ABOUT THIS EXERCISE
Scan the data below and state how many of its lines contain the word "with", giving only the figure.

RAW DATA
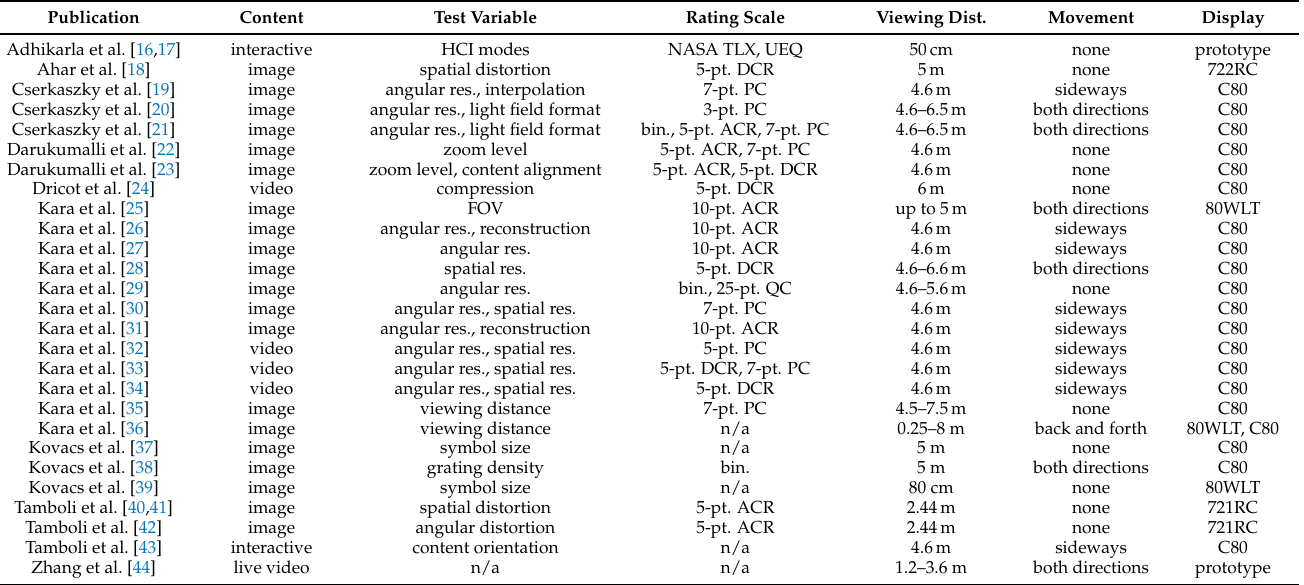
Table 1. Summary of the related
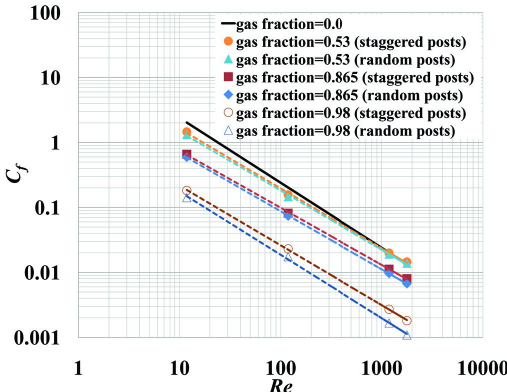
Figure 24. Skin-friction coefficient versus Reynolds number (Moody diagram) for different gas fractions. From Samaha et al. [79].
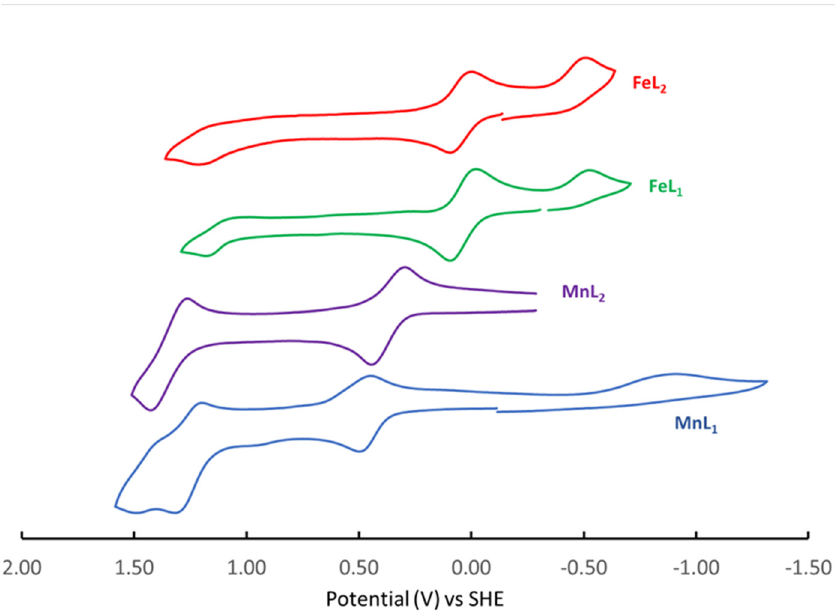
Figure 4. Cyclic voltammograms in acetonitrile with potentials relative to SHE for Mn L 1 (blue), Mn L 2 (purple), FeL 1 (green), and Fe L 2 (red).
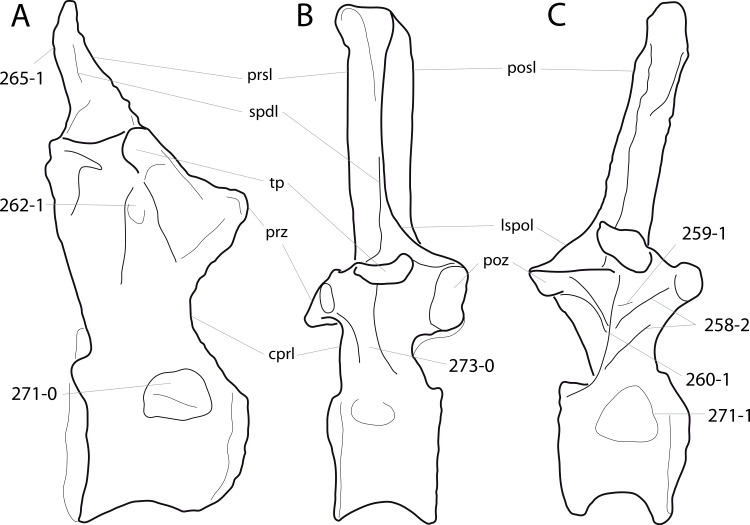
Neosauropod posterior dorsal vertebrae.Posterior dorsal vertebrae of Giraffatitan brancai MB.R.3822 (A), Apatosaurus louisae CM 3018 (B; traced from Gilmore, 1936), and Diplodocus carnegii CM 84 (C; traced from Hatcher, 1901) in right lateral view. Note the double pcpl (C; C258-2), the accessory lamina in the parapophyseal centrodiapophyseal fossa (C; C259-1), the accessory lamina connecting the hyposphene with the pcdl (C; C260-1), the infradiapophyseal pneumatic foramen (A; C262-1), the dorsally tapering neural spine (A; C265-1), the different shapes of the pleurocoels (C271), and the ventrally open parapophyseal, centrodiapophyseal fossa (B; C273-0). Abb.: cprl, centroprezygapophyseal lamina; lspol, lateral spinopostzygapophyseal lamina; posl, postspinal lamina; poz, postzygapophysis; prsl, prespinal lamina; prz, prezygapophysis; spdl, spinodiapophyseal lamina; tp, transverse process. Scaled to same total height.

TASK ANSWER
2